Baryłka ropy West Texas Intermediate w dostawach na marzec na giełdzie paliw NYMEX w Nowym Jorku jest wyceniana po 51,98 USD, po zwyżce ceny o 2,42 proc.
Ropa Brent w dostawach na marzec na giełdzie paliw ICE Futures Europe w Londynie jest wyceniana po 56,40 USD za baryłkę, wyżej o 2,03 proc.
Od wtorku w Wiedniu trwają konsultacje ekspertów technicznych z krajów koalicji OPEC+. Oceniają oni wpływ koronawirusa na światowe zapotrzebowanie na paliwa.
Planowane jedynie na wtorek rozmowy przedłużono już na kolejny dzień, bo nie udało się do tej pory osiągnąć konsensusu - ciąć mocniej dostawy ropy czy nie.

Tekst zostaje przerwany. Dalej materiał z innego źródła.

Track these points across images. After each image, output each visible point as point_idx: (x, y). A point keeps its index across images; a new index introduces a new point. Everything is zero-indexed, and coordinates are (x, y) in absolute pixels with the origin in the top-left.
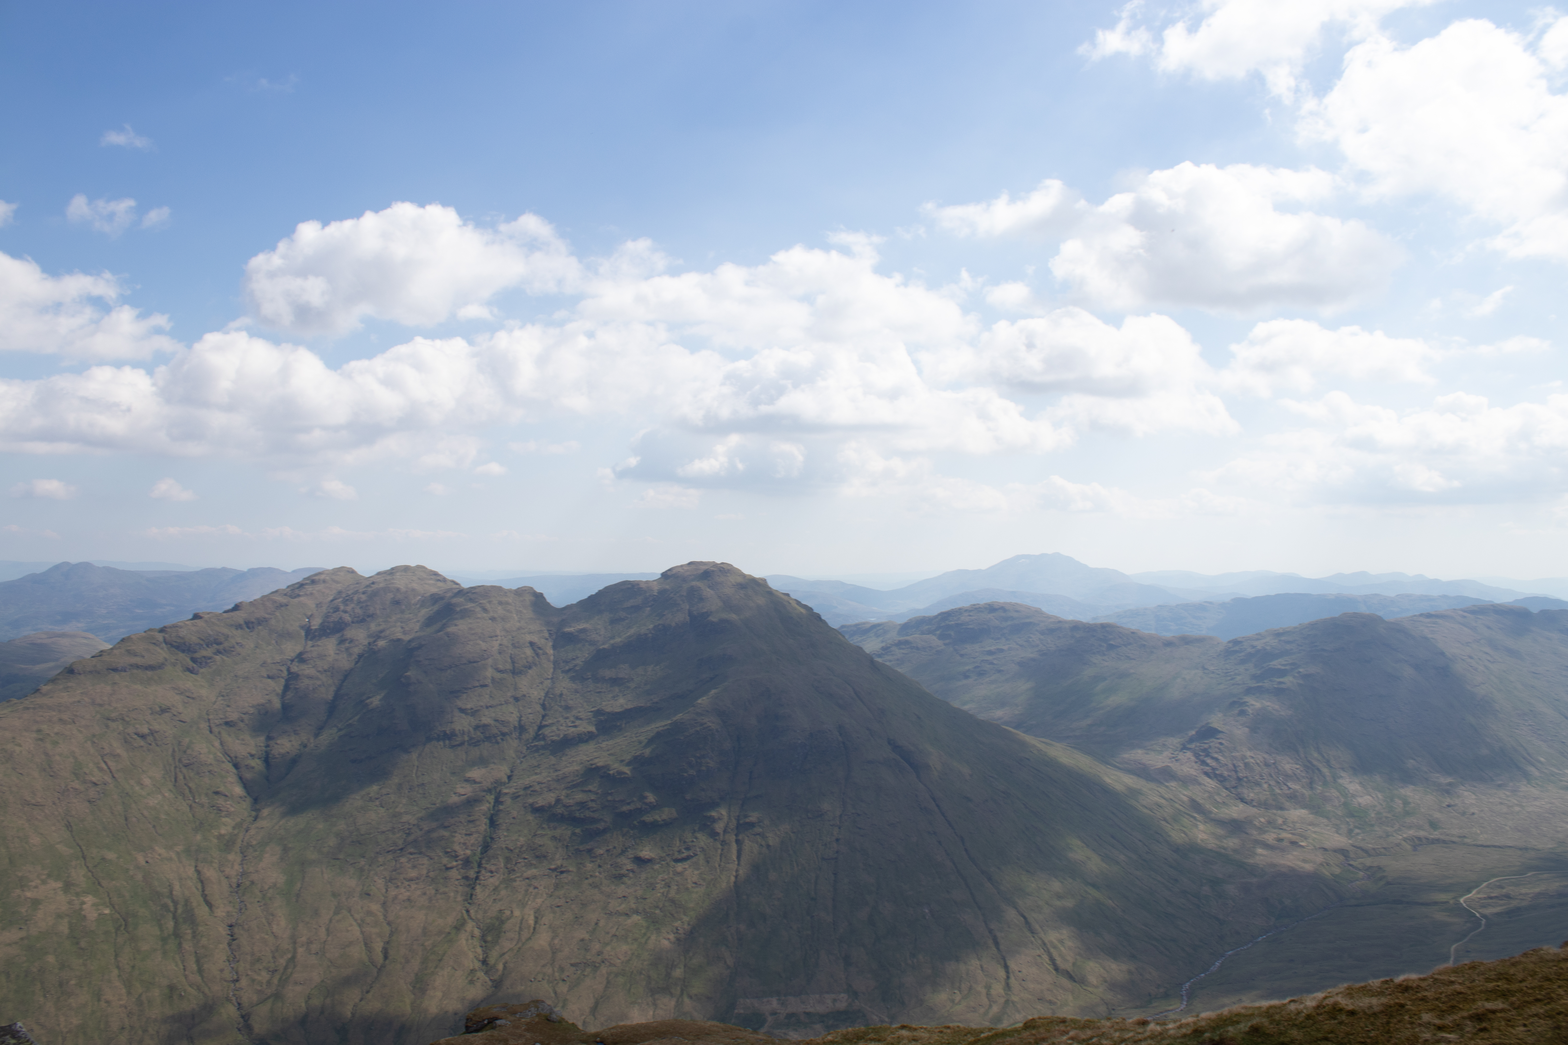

Na razie wiadomo tyle, że Arabia Saudyjska jest za mocniejszym obniżeniem dostaw ropy. Z kolei Rosja jest przeciwna pogłębianiu cięć.
Analitycy związani z OPEC prognozują umiarkowany spadek popytu na ropę w ciągu najbliższych 6 miesięcy - zapotrzebowanie może być niższe o 400 tys. baryłek dziennie - takie założenia przyjęto zakładając "najgorszy scenariusz".
Podczas poprzedniej sesji WTI na NYMEX zyskała 2,3 proc., najmocniej od 3 stycznia, a Brent zdrożała p 2,1 proc.
Ropa w USA staniała od początku stycznia o ok. 18 proc.